I followed Mwabao Mawa through the curtain she had entered from. There was no path—just a space about a meter and a half across to the next room. Miss the jump, and meet the earth. Not exactly a record-setting leap—but competitive jumping in Mueller offers no further penalty for missing the goal than the scorn of the observers.

This time the wallcurtains were subdued and darker, and the floor was, thank heaven, not one uninterrupted plane. It sank in two steps to a large center arena, which was liberally sprinkled with cushions. When I stepped down, I found that my eyes were willing to believe that I was surrounded by real walls, and I relaxed.

“Go ahead and sit,” she said. “This is the room where we relax. Where we sleep at night. I’m sure Teacher showed off all the way up here—but we’re not immune to fear of heights. Everyone sleeps in a room like this. We don’t like the thought of rolling off in the middle of a dream.”

She laughed, a rich, low laugh, but I didn’t join in. I just lay back and let my body tremble, releasing the stored-up tension of the climb.

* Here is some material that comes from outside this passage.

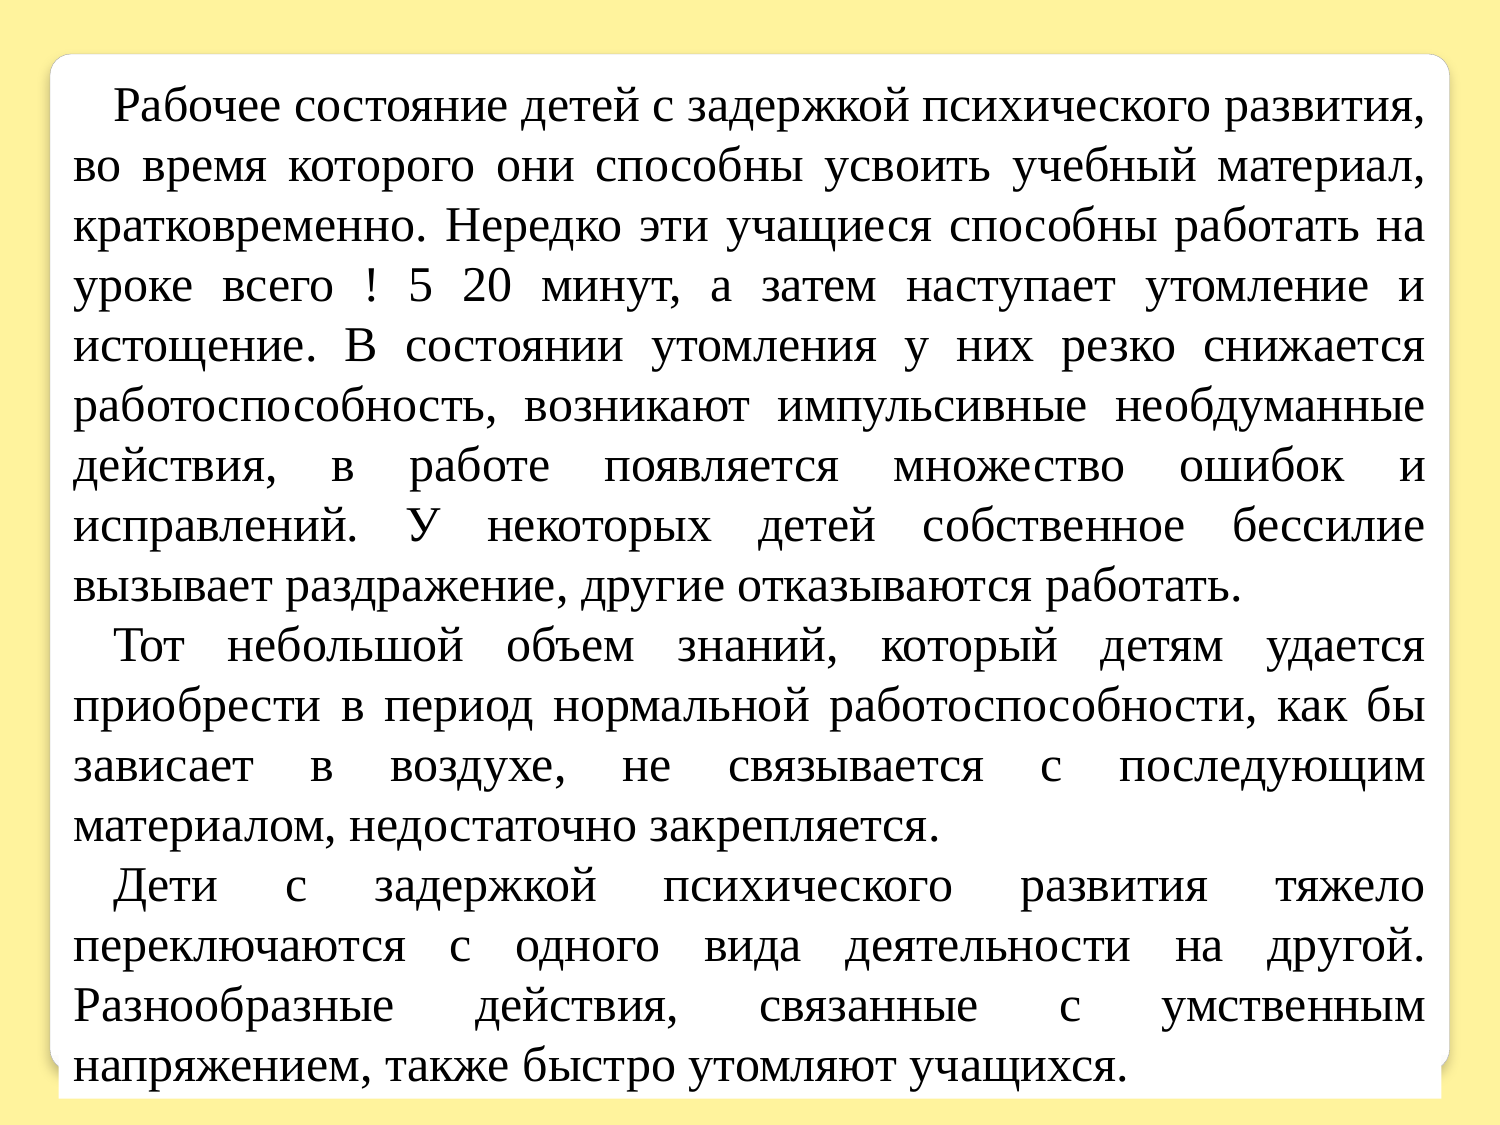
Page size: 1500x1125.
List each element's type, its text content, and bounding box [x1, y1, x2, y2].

text_box Рабочее состояние детей с задержкой психического развития, во время которого они способны усвоить учебный материал, кратковременно. Нередко эти учащиеся способны работать на уроке всего ! 5 20 минут, а затем наступает утомление и истощение. В состоянии утомления у них резко снижается работоспособность, возникают импульсивные необдуманные действия, в работе появляется множество ошибок и исправлений. У некоторых детей собственное бессилие вызывает раздражение, другие отказываются работать. Тот небольшой объем знаний, который детям удается приобрести в период нормальной работоспособности, как бы зависает в воздухе, не связывается с последующим материалом, недостаточно закрепляется. Дети с задержкой психического развития тяжело переключаются с одного вида деятельности на другой. Разнообразные действия, связанные с умственным напряжением, также быстро утомляют учащихся. [58, 63, 1442, 1099]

“My name is Mwabao Mawa,” she said. “And I should tell you who I am. You’ll doubtless hear stories about me. There are rumors that I have been the king’s mistress, and I do nothing to discourage them, since it gives me a great deal of petty power. There are also rumors that I am a murderess—and those are even more helpful. The truth is, of course, that I’m nothing but a consummate hostess and a great singer of songs. Perhaps the greatest who ever lived in a land of singers. I’m also vain,” she said, smiling. “But I believe that true humility consists of recognizing the truth about yourself.”

I mumbled acquiescence, content to enjoy the warmth of her conversation and the security of the floor. She talked on, and sang me some songs. I remember almost nothing of the conversation. I remember even fewer details of the songs, but, although I understood no lyrics and detected no particular melody, the songs carried me off into my imagination, and I could almost see the things she sang of—though how I knew what she was singing of I don’t know. Though terrible things have happened since, and I myself silenced Mwabao’s music, I’d give up much to be able to hear those songs again.